Feature map output by the second convolution stage

Feature map output by the third convolution stage

Feature map output by the fourth convolution stage

Step 2.3, constructing a multi-scale feature embedding module:

Each embedded layer comprises a convolution layer and a dimension reduction process;

outputting feature maps of four convolution stages

Input into a multi-scale feature embedding module,

respectively pass through convolution kernels of 2 ^5-i ×2 ^5-i The convolution layers are respectively output characteristic graphs after dimension reduction processing

3. The endoscopic image classification method according to claim 2, characterized in that said step 3 specifically comprises:

combining 4 characteristic maps

is represented by H ⁱ ·W ⁱ Each size is C ⁱ A pixel feature map of individual channel intersections;

step 3.2, crossing the characteristic diagram of the channel

To carry outMulti-scale embedding, specifically obtaining a multi-scale feature embedding feature map by using the formula (2)
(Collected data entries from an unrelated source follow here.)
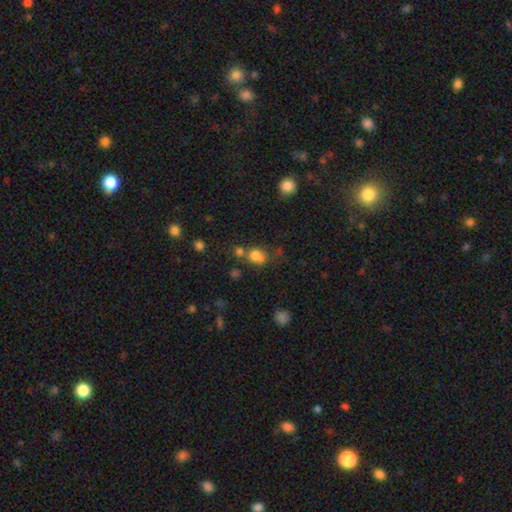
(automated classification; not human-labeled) Smooth or featured?
  - smooth: 76% *
  - star or artifact: 14%
  - featured or disk: 9%
How rounded?
  - round: 70% *
  - in between: 29%
  - cigar-shaped: 1%
Merging?
  - none: 48% *
  - merger: 31%
  - minor disturbance: 14%
  - major disturbance: 7%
Concat (-) in equation (2) represents the feature vector splicing operation,

to represent

A channel cross feature map after multi-scale feature embedding and conversion;

step 3.3, feature map

step 3.4, feature map

Inputting the feature map into the c-th multi-head cross attention encoder module

Respectively with two weight matrices W _m ^K ，W _m ^V Multiplying, and comparing the feature maps

Respectively with four weight matrices

Multiplying and outputting the characteristic diagram K _n，p 、V _n，p 、

The specific formula is shown as formula (3):

in the formula (3), φ (-) represents a normalization function;

step 3.5, embedding the multi-scale features into a module output feature graph K _n，p ，V _n，p ，

Input into the 1 st multi-head cross attention encoder, K _n，p ，V _n，p ，

Respectively processed by linear transformation and input into M-head cross attention layers

Are each independently of K _n，p Multiplying, finally activating by Softmax function, and mixing with V _n，p Multiplying to obtain an output, wherein a specific formula is shown as a formula (4):

step 3.6, attention feature map

in the formula (5), the reaction mixture is,

is a learnable transformation matrix by

will result in M cross attention layer outputs

The characteristic diagram obtained by the formula (6) is reused

M in equation (6) is the number of cross-attention slice headers,

Respectively processed by linear transformation and normalization, and then output of the multi-head cross attention encoder module is obtained as shown in formula (7)

Characteristic diagram using equation (8)

Performing up-sampling processing to obtain a characteristic diagram U _n，p ：

step 3.8, carrying out upsampling processing on the feature map U _n，p Feature map output from convolution stage

Fusing to obtain output U _n，p The specific formula is shown in formula (9):

in the formula (9), the reaction mixture is,

4. The endoscopic image classification method according to claim 3, characterized in that said step 4 specifically comprises:

step 4.1, embedding the multi-scale features into a feature graph U output by the multi-head cross attention encoder _n，p Inputting the data to a convolution stage for feature extraction and outputting a feature map D _n，p

Step 4.2, outputting the characteristic diagram D of the convolution stage _n，p Respectively carrying out global average pooling operation and global maximum pooling operation, and splicing and fusing the obtained feature maps to obtain a result D' _n，p The specific formula is shown as formula (10):

is D _n，p The feature map output after global average pooling,

is D _n，p Outputting a feature map after global maximum pooling;

will feature map D' _n，p Inputting the result vector into a full connection layer to obtain the result vector of N-dimensional classification.

5. The endoscopic image classification method according to claim 4, wherein said step 5 specifically includes: establishing a cross entropy loss function, inputting a training sample set into the deep learning network for training, and then adopting a back propagation algorithm to carry out optimization solution on the cross entropy loss function, thereby adjusting all parameters in the deep learning network and obtaining the endoscope image classifier for classifying the endoscope images.